다시 실행하고 bucket별로 비교한다. 한 bucket만 좋아지고 다른 bucket을 망치는 변경은 채택하지 않는다.

OpenAI prompting best practices · Claude prompting guidance · Gemini prompt design guide

# Prompt iteration loop
1. Run card_agent and pkm_agent capability suites.
2. Export failing trials, grader rationales, diffs, and traces.
3. Give the coding agent:
   - current prompt file
   - eval report
   - prompt engineering best-practice manual / skill
   - constraint: do not hard-code eval cases
4. Ask for the smallest prompt change that explains the failures.
5. Rerun the same suites.
6. Keep the change only if bucket scores improve without regressions.

coding agent에게 줄 제약

prompt를 고치는 coding agent에는 제약이 필요합니다. 그렇지 않으면 visible eval set에 과적합합니다. 요구해야 하는 것은 task.json의 문자열을 hard-code하는 것이 아니라 failure bucket이 가리키는 일반적인 행동을 개선하는 것입니다.
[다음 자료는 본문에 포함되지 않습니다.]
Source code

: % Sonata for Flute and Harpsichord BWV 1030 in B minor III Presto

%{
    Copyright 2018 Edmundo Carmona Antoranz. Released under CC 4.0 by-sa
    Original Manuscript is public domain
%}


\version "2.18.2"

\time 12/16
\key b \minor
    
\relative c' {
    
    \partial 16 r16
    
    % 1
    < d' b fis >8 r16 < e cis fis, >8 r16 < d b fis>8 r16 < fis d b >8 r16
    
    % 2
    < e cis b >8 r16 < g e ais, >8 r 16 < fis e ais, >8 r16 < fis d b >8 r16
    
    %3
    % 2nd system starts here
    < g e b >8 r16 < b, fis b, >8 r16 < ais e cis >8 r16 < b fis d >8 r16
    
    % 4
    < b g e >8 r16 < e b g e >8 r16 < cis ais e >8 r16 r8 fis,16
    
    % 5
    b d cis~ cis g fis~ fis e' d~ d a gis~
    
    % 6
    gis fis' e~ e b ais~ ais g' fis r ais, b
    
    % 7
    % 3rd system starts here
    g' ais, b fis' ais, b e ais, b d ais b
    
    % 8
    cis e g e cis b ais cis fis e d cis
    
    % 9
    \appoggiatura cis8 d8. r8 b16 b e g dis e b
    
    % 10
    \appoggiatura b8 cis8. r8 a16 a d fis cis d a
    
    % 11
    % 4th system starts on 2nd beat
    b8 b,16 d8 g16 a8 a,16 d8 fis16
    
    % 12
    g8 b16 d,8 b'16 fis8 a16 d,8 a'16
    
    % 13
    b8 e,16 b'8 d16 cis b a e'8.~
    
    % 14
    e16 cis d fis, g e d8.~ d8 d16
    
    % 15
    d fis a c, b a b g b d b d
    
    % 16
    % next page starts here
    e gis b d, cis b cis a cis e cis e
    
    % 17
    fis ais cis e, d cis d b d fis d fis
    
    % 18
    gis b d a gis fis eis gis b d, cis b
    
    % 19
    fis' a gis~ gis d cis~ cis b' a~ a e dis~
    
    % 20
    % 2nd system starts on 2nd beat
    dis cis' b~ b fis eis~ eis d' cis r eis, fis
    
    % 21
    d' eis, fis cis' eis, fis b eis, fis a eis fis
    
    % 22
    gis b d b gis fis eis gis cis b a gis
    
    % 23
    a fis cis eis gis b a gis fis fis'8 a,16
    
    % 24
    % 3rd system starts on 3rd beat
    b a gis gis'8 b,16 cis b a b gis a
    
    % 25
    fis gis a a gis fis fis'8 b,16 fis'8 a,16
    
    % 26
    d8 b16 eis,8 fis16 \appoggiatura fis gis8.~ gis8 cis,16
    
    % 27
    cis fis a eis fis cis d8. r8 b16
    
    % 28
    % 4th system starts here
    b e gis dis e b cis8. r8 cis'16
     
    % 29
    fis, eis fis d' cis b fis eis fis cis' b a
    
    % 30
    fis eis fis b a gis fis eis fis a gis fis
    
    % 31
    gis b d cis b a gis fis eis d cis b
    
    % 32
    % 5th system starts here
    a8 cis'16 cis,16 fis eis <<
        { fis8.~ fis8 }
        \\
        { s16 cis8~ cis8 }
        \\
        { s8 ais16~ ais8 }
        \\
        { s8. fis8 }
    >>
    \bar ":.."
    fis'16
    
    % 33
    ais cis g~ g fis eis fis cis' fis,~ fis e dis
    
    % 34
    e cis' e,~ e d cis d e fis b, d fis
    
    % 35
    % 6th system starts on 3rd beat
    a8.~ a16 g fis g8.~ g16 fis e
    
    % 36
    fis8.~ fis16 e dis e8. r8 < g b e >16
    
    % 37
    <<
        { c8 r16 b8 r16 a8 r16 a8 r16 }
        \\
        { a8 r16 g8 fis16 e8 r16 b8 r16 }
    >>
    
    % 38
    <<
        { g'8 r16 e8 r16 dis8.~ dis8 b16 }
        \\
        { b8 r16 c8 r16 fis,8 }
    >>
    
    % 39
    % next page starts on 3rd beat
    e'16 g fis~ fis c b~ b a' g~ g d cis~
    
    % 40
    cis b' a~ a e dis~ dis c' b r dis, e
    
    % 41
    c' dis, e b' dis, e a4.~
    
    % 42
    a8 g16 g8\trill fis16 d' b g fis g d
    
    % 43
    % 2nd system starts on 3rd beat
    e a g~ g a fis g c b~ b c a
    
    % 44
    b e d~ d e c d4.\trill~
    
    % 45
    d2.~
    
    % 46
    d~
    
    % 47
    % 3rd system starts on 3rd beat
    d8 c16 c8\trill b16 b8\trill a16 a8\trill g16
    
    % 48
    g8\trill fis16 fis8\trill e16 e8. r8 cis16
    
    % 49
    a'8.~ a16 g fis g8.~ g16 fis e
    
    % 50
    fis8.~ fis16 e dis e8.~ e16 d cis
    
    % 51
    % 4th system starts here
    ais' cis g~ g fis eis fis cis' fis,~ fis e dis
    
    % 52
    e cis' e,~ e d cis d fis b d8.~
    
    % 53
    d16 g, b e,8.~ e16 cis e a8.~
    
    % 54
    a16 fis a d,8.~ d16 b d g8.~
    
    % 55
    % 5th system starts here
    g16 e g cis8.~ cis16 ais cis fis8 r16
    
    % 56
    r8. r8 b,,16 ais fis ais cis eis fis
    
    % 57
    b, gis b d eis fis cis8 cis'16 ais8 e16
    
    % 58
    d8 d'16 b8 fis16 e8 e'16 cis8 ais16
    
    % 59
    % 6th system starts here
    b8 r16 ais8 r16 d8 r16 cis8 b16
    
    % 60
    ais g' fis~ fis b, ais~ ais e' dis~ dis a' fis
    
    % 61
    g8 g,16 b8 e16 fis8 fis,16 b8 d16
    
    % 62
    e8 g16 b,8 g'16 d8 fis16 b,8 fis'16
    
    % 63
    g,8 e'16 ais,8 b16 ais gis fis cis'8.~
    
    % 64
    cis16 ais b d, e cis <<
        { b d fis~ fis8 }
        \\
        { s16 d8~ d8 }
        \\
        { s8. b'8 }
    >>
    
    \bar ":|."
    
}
Card Agent는 Zoom이라는 문자열이 아니라, 구체적인 미래 시간과 meeting medium이 있으면 event에 가깝다는 rule을 배워야 합니다.
PKM Agent는 sleep fact를 무조건 Sleep.md에 넣는 것이 아니라, 후보 file을 읽고 기존 voice에 맞춰 append하는 법을 배워야 합니다.
Insight prompt에는 grounded, non-redundant, concise 같은 rubric language를 사용해야 합니다.

진짜 목표

이 eval의 목적은 leaderboard가 아닙니다. prompt 변경을 audit 가능하게 만드는 것입니다. Card Agent는 deterministic outcome grader가 어디까지 유효한지 보여주고, PKM Agent는 partial credit, trajectory checks, calibrated model judgment가 필요한 지점을 보여줍니다.